Go a step further and download all the videos:
mkdir assets
cd assets
cat ../ikari.soup.io.json | jq -r "keys[] as \$k | .[(\$k)].posts[].content.video[0].src" | grep -vP "^null$" | xargs wget -nc
Download all images in their full size (notice the script drops the _xxx resizing suffix and puts a nice full size images list when possible when making the soup dump)
mkdir ikari
cd ikari
cat ../$(basename $(pwd)).soup.io.json | jq -r "keys[] as \$k | .[(\$k)].posts[].content.full_res_images[]?" | grep -vP "^null$" | xargs wget -nc
Be careful, it will take a lot of space. Dump of images from ikari.soup.io takes 19GiB of disk space.
-
Why is the code so ugly?
Because I'm in a hurry. Need to download before soup gets DDoSed by the angry users. We have a week left only.
-
I am getting error 429 and soup doesn't work
You got banned for making too many requests. Interestingly enough, this happens to me only if I open the web version of soup, not by testing the script. Turns out my browser makes a million retries on failing requests (and does so immediately). A buggy script or a browser extension would be to blame.
-
I have the json, but I need the pictures
Download all the
full_size_image
,video.src
andaudio.src
before soup goes down. On a fast connection, this worked suprisingly well (downloading 19 GB of my soup wasn't a problem on the server-side). You can do parallel requests. -
Why is it so slow?
It downloads your soup one page (screen) at a time, like you would with the browser. Each page takes 3-15 seconds to generate. Soup is under heavy stress now. My soup was 2151 pages long, which means 2151 requests, each taking ~10 seconds &emdash; should finish within 6 hours. In reality it took a little more.
-
How to convert it to Wordpress archive / tumblr??

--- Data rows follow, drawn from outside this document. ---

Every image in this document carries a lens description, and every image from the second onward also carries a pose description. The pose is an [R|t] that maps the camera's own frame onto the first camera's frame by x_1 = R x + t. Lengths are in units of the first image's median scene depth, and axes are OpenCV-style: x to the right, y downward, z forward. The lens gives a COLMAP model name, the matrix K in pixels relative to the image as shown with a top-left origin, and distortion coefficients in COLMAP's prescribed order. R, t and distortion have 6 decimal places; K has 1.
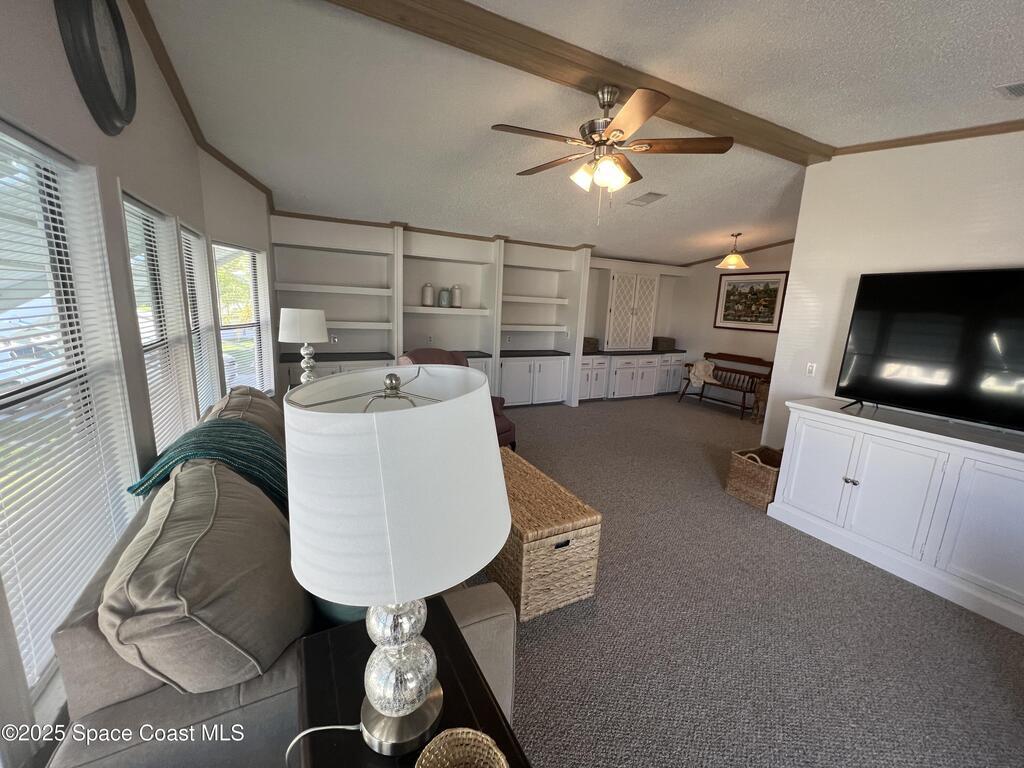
lens RADIAL K [[409.7, 0, 512.9], [0, 409.7, 386.2], [0, 0, 1]] dist [-0.001085, 0.000461]
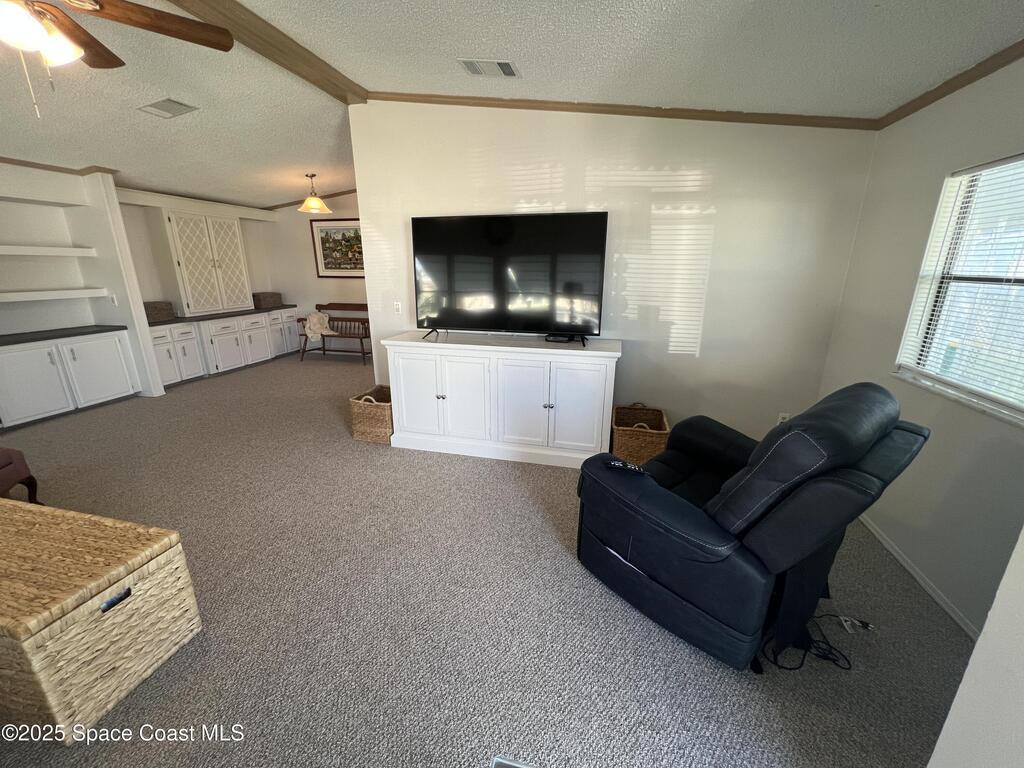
lens RADIAL K [[409.7, 0, 511.3], [0, 409.7, 386.3], [0, 0, 1]] dist [-0.001085, 0.000461]
pose [[0.661889, -0.252269, 0.705878, 0.060500], [0.173599, 0.967656, 0.183044, 0.009114], [-0.729223, 0.001385, 0.684274, 0.013901]]
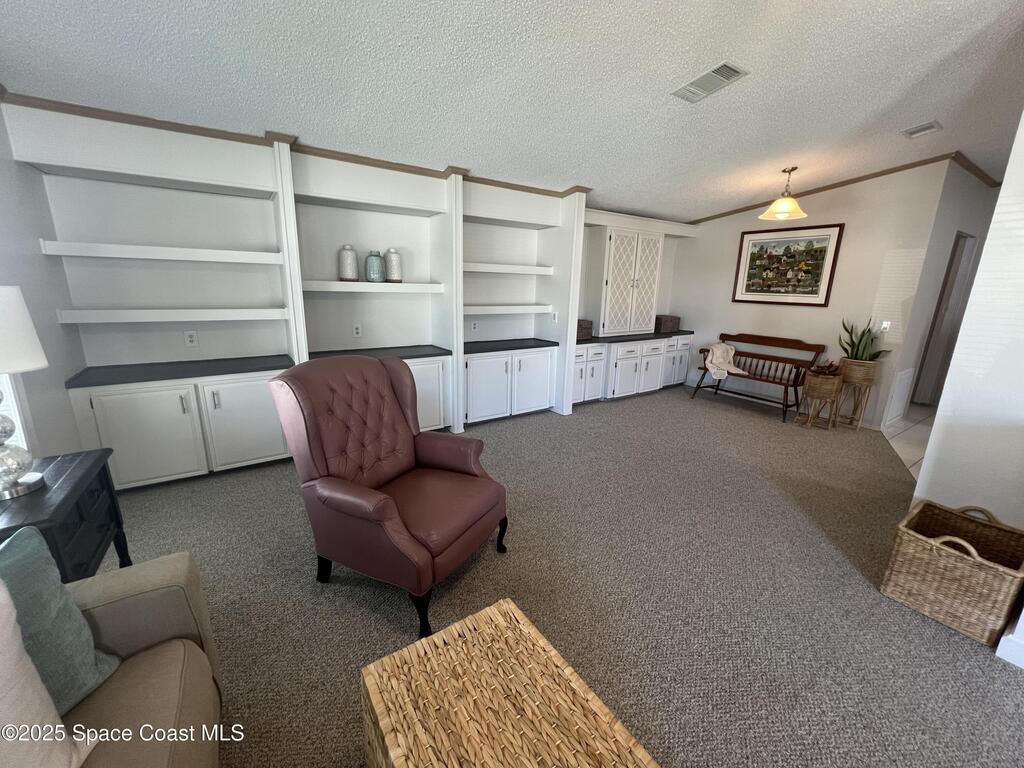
lens RADIAL K [[409.7, 0, 512.8], [0, 409.7, 386.5], [0, 0, 1]] dist [-0.001085, 0.000461]
pose [[0.993312, -0.048890, 0.104604, -0.025784], [0.043231, 0.997511, 0.055699, -0.053756], [-0.107067, -0.050805, 0.992953, 0.322620]]
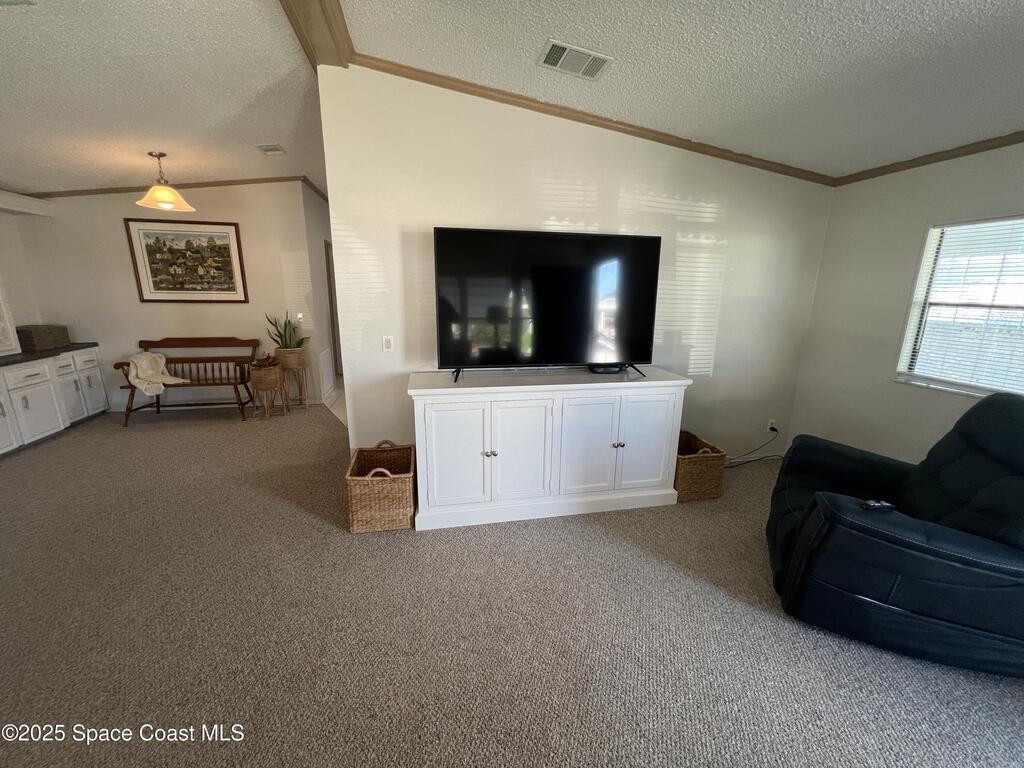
lens RADIAL K [[409.7, 0, 511.6], [0, 409.7, 386.6], [0, 0, 1]] dist [-0.001085, 0.000461]
pose [[0.266062, -0.263441, 0.927259, 0.000916], [0.188113, 0.957627, 0.218093, -0.055675], [-0.945423, 0.116403, 0.304345, 0.317765]]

Well, this is a problem to solve once we have the backup. It has enough metadata to do so.
-
What's the file structure?
It's one huge JSON grouped into "chunks" which are exactly the pages as they loaded one by one. This also means adding new posts shifts EVERYTHING within the chunks. I tried to deal with it with the new
--newposts
option but it's not well tested at all.On the other side it helps group the results into smaller pages and was helping me continue from where it was interrupted previously easy. Each chunk ID relates to one
/since/{chunk}
request. -
What is
content.unkown
?If a rare type of post appeared, I just dumped everything to be parseable later (with the
--fix
option). -
I cannot into computers, make it a button
I want to, but they didn't give us enough time. I can't right now. I have a job as well.
-
Why are all timestamps
"?"
?You have to enable showing them on your soup first, if you want them included.
(this entire section is stolen from a sister project nathell/soupscraper )
Soup.io is officially dead in new hands now, but old servers haven’t been turned off yet. So apparently you still have a chance of backing up your soup.
Here’s how:
- Edit your hosts file (instructions for macOS) and add the following entries:
45.153.143.247 soup.io
45.153.143.247 www.soup.io
45.153.143.247 YOURSOUP.soup.io
45.153.143.248 asset.soup.io
Put in your soup’s name in place of YOURSOUP
.
The servers throw 503 errors only now.